• **Job**
Render the data below as a Markdown table with the columns Row and Line. Begin at the line that contains "Which label corresponds", stop after the line that contains "What is the difference", skip blank lines, and leave out the pictures.

• **Records for the exercise**

------------------------------------------------------------------------

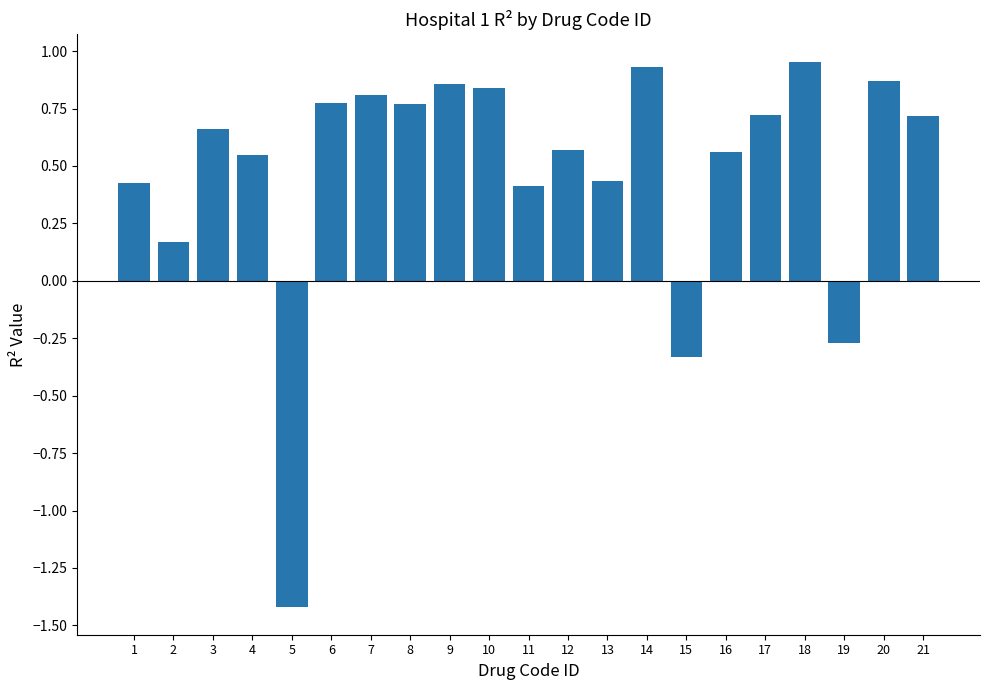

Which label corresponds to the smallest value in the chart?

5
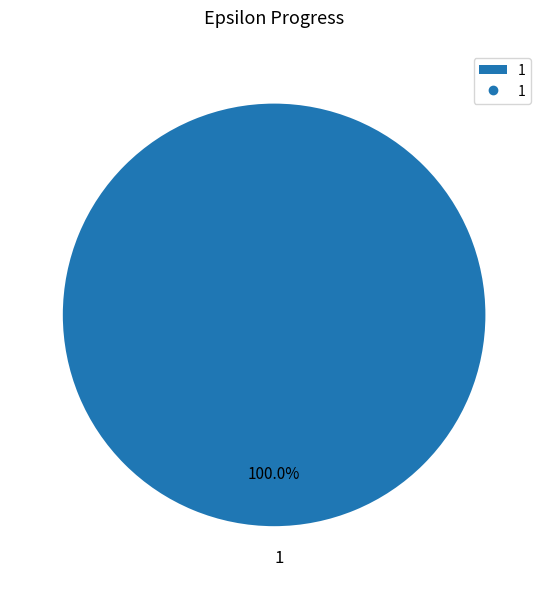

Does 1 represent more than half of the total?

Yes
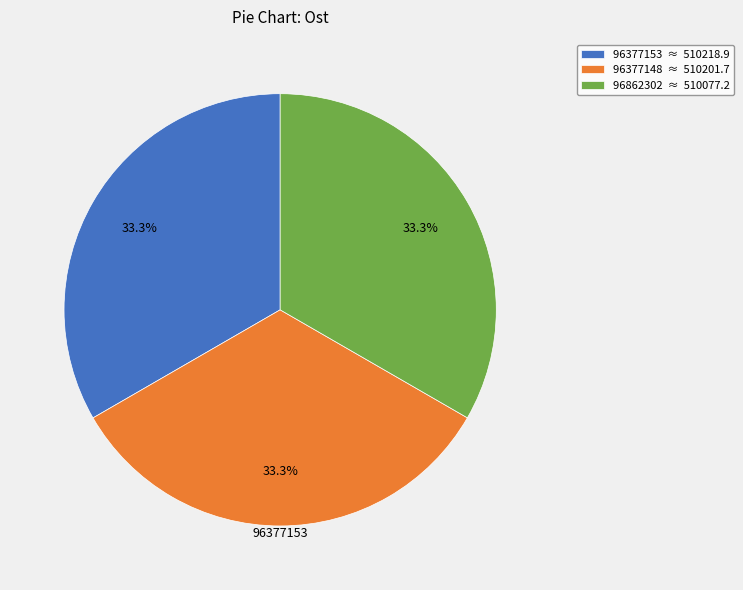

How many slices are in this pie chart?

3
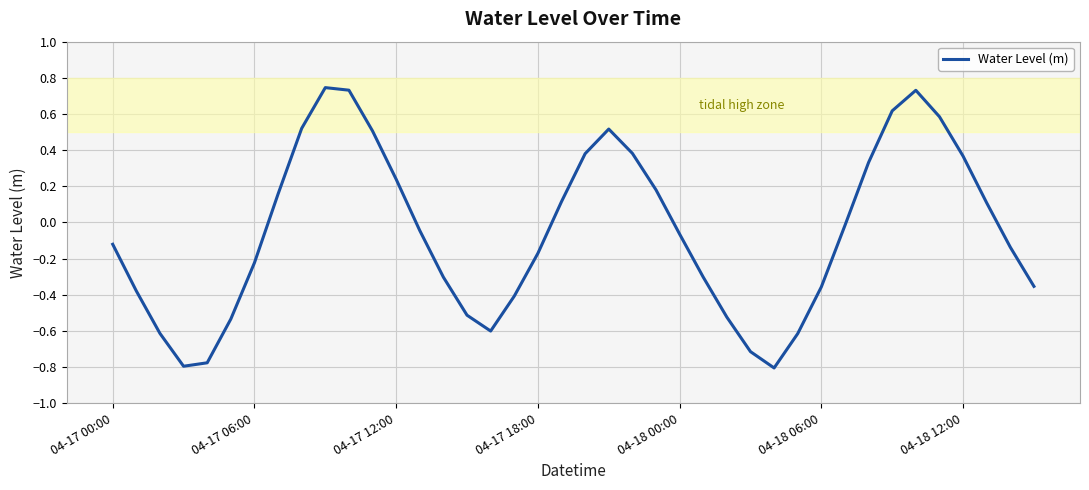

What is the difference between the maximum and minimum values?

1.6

------------------------------------------------------------------------

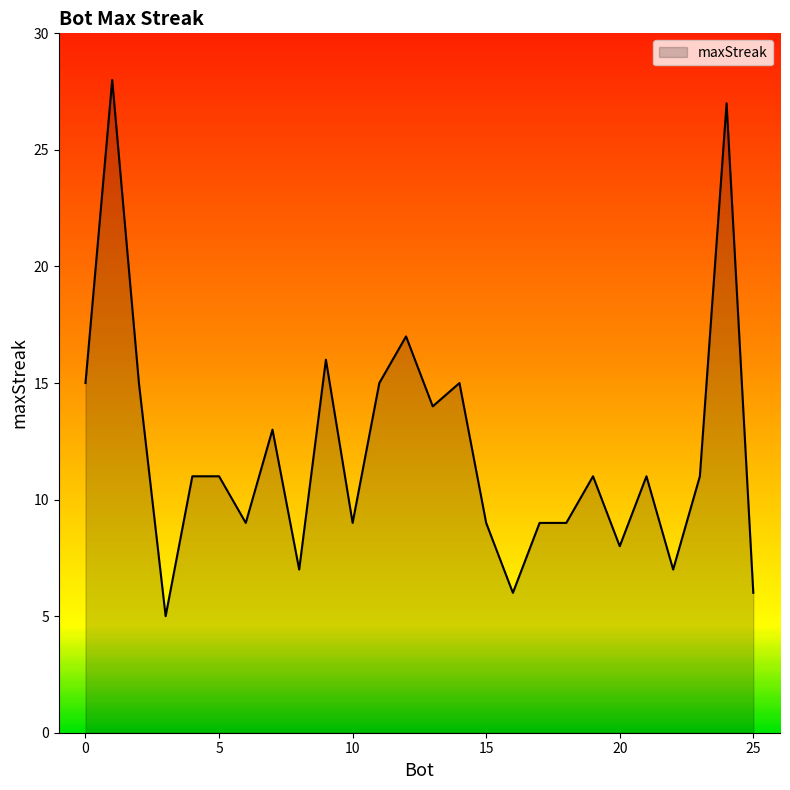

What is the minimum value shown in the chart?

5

------------------------------------------------------------------------

• **Answer area**
| Row | Line |
|---|---|
| 1 | Which label corresponds to the smallest value in the chart? |
| 2 | 5 |
| 3 | Does 1 represent more than half of the total? |
| 4 | Yes |
| 5 | How many slices are in this pie chart? |
| 6 | 3 |
| 7 | What is the difference between the maximum and minimum values? |